For some curious reason, the aviation authorities thought they could reconcile all the conflicting ends of the K1 and Emmanson saga by making the former their ambassador and letting off the latter with a slap on the wrist. Maybe they should have left it at that, but no, the Nigerian in them must exhibit itself. They went ahead to announce he would become their ambassador for airport security protocols. Again, why? Whatever lesson a man who blatantly violated airport security protocols might have to teach the rest of us about obeying them would have been better served if he had been jailed as the law prescribed. I understand that asking him to play an ambassadorial role in lieu of a punishment is supposed to represent some “community service” project, but it seems like too much of a compromise.
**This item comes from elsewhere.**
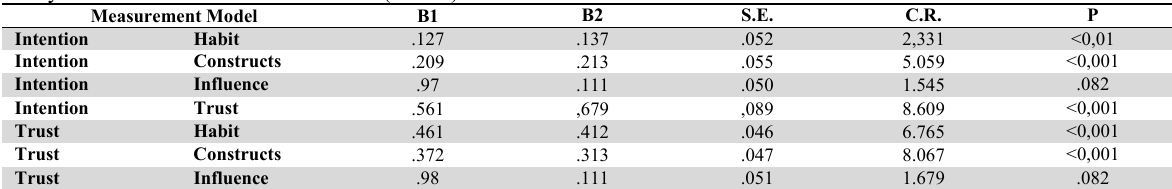
Analysis Results for Structural Model 2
To save K1’s face after the humiliation he suffered after the video of his misadventure went viral, they want to spin a narrative of redemption and rehabilitation for him by making him an ambassador. It is a poor move, similar to one undertaken by the NDLEA years ago when they announced (and later retracted) Naira Marley as the agency’s ambassador. When you make the person who has come to represent the blatant violation of the standards your agency wants to enforce the very face of the campaign for the enforcement of such standards, you do not end up telling a warm and positive story of moral redemption. Neither does it exemplify the traditional wisdom of using the goat to guard the yam barn. Instead, it only illustrates the extent to which your so-called standards are loose, negotiable, and self-undermining. What you are telling the world is that you are so poor at standing up for your own rules to be enforced that you would, in fact, reward the person who openly flaunts them.